● **Problem statement**: Recast every line of the entries below as a Markdown table with the columns "No." and "Catalog line". Number the rows in order and leave out blank lines.

--------------------------------

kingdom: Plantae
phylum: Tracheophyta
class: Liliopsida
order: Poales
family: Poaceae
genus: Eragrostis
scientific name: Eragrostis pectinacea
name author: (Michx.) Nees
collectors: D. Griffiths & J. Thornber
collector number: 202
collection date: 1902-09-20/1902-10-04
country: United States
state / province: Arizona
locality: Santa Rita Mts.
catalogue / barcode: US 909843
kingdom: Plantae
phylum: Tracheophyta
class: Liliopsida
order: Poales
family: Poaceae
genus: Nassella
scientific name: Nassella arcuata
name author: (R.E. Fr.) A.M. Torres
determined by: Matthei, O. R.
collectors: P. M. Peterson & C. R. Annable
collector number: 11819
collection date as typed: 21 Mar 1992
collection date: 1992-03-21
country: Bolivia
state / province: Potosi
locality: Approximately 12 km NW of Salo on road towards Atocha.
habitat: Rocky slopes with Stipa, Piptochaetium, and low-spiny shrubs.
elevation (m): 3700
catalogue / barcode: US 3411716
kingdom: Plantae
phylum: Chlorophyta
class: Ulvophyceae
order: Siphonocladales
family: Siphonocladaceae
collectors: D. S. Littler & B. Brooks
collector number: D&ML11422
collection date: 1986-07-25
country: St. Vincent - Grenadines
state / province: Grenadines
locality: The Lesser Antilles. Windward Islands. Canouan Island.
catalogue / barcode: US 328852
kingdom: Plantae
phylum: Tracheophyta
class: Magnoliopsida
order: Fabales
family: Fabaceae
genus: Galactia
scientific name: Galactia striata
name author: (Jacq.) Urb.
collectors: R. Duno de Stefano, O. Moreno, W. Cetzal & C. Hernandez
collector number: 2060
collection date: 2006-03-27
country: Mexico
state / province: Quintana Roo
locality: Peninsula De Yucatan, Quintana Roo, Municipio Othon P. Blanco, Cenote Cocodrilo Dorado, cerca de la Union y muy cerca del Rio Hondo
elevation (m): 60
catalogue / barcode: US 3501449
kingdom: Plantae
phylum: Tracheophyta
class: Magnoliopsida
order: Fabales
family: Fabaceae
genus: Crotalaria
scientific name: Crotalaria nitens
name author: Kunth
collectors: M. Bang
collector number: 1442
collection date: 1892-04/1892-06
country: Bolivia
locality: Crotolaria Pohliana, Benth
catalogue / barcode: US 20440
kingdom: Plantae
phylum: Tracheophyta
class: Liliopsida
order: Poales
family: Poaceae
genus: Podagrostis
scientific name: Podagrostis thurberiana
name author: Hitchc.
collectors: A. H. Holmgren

--------------------------------

● **Result**:
| No. | Catalog line |
|---|---|
| 1 | kingdom: Plantae |
| 2 | phylum: Tracheophyta |
| 3 | class: Liliopsida |
| 4 | order: Poales |
| 5 | family: Poaceae |
| 6 | genus: Eragrostis |
| 7 | scientific name: Eragrostis pectinacea |
| 8 | name author: (Michx.) Nees |
| 9 | collectors: D. Griffiths & J. Thornber |
| 10 | collector number: 202 |
| 11 | collection date: 1902-09-20/1902-10-04 |
| 12 | country: United States |
| 13 | state / province: Arizona |
| 14 | locality: Santa Rita Mts. |
| 15 | catalogue / barcode: US 909843 |
| 16 | kingdom: Plantae |
| 17 | phylum: Tracheophyta |
| 18 | class: Liliopsida |
| 19 | order: Poales |
| 20 | family: Poaceae |
| 21 | genus: Nassella |
| 22 | scientific name: Nassella arcuata |
| 23 | name author: (R.E. Fr.) A.M. Torres |
| 24 | determined by: Matthei, O. R. |
| 25 | collectors: P. M. Peterson & C. R. Annable |
| 26 | collector number: 11819 |
| 27 | collection date as typed: 21 Mar 1992 |
| 28 | collection date: 1992-03-21 |
| 29 | country: Bolivia |
| 30 | state / province: Potosi |
| 31 | locality: Approximately 12 km NW of Salo on road towards Atocha. |
| 32 | habitat: Rocky slopes with Stipa, Piptochaetium, and low-spiny shrubs. |
| 33 | elevation (m): 3700 |
| 34 | catalogue / barcode: US 3411716 |
| 35 | kingdom: Plantae |
| 36 | phylum: Chlorophyta |
| 37 | class: Ulvophyceae |
| 38 | order: Siphonocladales |
| 39 | family: Siphonocladaceae |
| 40 | collectors: D. S. Littler & B. Brooks |
| 41 | collector number: D&ML11422 |
| 42 | collection date: 1986-07-25 |
| 43 | country: St. Vincent - Grenadines |
| 44 | state / province: Grenadines |
| 45 | locality: The Lesser Antilles. Windward Islands. Canouan Island. |
| 46 | catalogue / barcode: US 328852 |
| 47 | kingdom: Plantae |
| 48 | phylum: Tracheophyta |
| 49 | class: Magnoliopsida |
| 50 | order: Fabales |
| 51 | family: Fabaceae |
| 52 | genus: Galactia |
| 53 | scientific name: Galactia striata |
| 54 | name author: (Jacq.) Urb. |
| 55 | collectors: R. Duno de Stefano, O. Moreno, W. Cetzal & C. Hernandez |
| 56 | collector number: 2060 |
| 57 | collection date: 2006-03-27 |
| 58 | country: Mexico |
| 59 | state / province: Quintana Roo |
| 60 | locality: Peninsula De Yucatan, Quintana Roo, Municipio Othon P. Blanco, Cenote Cocodrilo Dorado, cerca de la Union y muy cerca del Rio Hondo |
| 61 | elevation (m): 60 |
| 62 | catalogue / barcode: US 3501449 |
| 63 | kingdom: Plantae |
| 64 | phylum: Tracheophyta |
| 65 | class: Magnoliopsida |
| 66 | order: Fabales |
| 67 | family: Fabaceae |
| 68 | genus: Crotalaria |
| 69 | scientific name: Crotalaria nitens |
| 70 | name author: Kunth |
| 71 | collectors: M. Bang |
| 72 | collector number: 1442 |
| 73 | collection date: 1892-04/1892-06 |
| 74 | country: Bolivia |
| 75 | locality: Crotolaria Pohliana, Benth |
| 76 | catalogue / barcode: US 20440 |
| 77 | kingdom: Plantae |
| 78 | phylum: Tracheophyta |
| 79 | class: Liliopsida |
| 80 | order: Poales |
| 81 | family: Poaceae |
| 82 | genus: Podagrostis |
| 83 | scientific name: Podagrostis thurberiana |
| 84 | name author: Hitchc. |
| 85 | collectors: A. H. Holmgren |